What is being asked → Put every line of the listing below into a numbered list, skipping any blank lines and leaving out the pictures.

(Stored data entries)
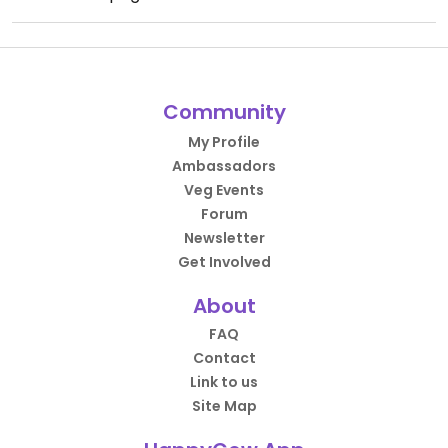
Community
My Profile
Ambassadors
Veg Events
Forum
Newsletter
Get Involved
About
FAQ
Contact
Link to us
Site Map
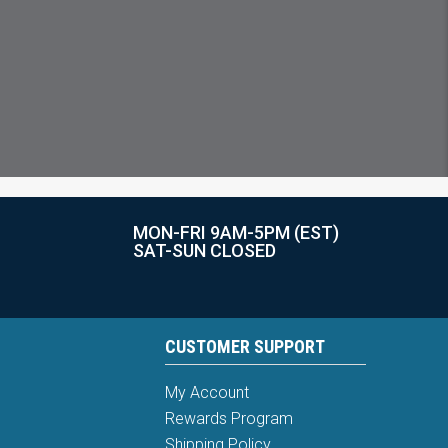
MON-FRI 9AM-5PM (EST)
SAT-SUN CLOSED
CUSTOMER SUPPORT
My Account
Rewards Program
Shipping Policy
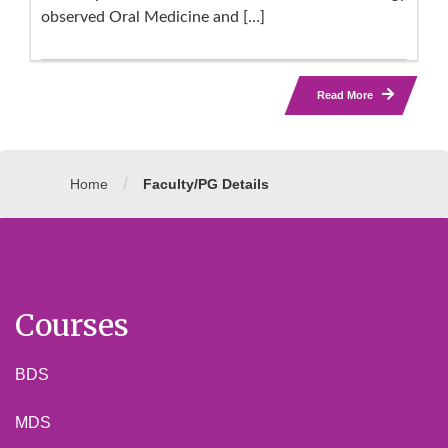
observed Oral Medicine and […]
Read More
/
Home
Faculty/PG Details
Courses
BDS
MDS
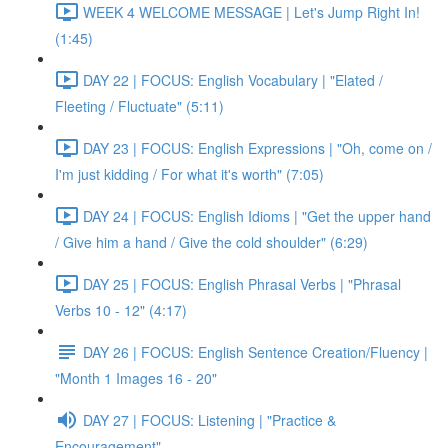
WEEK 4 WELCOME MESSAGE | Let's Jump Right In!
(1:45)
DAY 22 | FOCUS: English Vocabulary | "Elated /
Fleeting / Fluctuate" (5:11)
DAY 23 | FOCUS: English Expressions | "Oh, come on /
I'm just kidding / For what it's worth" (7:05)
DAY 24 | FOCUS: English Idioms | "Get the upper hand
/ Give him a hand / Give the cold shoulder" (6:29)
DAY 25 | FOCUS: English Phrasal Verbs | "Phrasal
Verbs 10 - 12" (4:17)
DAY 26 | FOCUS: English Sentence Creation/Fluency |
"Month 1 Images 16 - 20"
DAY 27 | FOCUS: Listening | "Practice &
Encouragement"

Finished task →
1. Community
2. My Profile
3. Ambassadors
4. Veg Events
5. Forum
6. Newsletter
7. Get Involved
8. About
9. FAQ
10. Contact
11. Link to us
12. Site Map
13. MON-FRI 9AM-5PM (EST)
14. SAT-SUN CLOSED
15. CUSTOMER SUPPORT
16. My Account
17. Rewards Program
18. Shipping Policy
19. observed Oral Medicine and […]
20. Read More
21. /
22. Home
23. Faculty/PG Details
24. Courses
25. BDS
26. MDS
27. WEEK 4 WELCOME MESSAGE | Let's Jump Right In!
28. (1:45)
29. DAY 22 | FOCUS: English Vocabulary | "Elated /
30. Fleeting / Fluctuate" (5:11)
31. DAY 23 | FOCUS: English Expressions | "Oh, come on /
32. I'm just kidding / For what it's worth" (7:05)
33. DAY 24 | FOCUS: English Idioms | "Get the upper hand
34. / Give him a hand / Give the cold shoulder" (6:29)
35. DAY 25 | FOCUS: English Phrasal Verbs | "Phrasal
36. Verbs 10 - 12" (4:17)
37. DAY 26 | FOCUS: English Sentence Creation/Fluency |
38. "Month 1 Images 16 - 20"
39. DAY 27 | FOCUS: Listening | "Practice &
40. Encouragement"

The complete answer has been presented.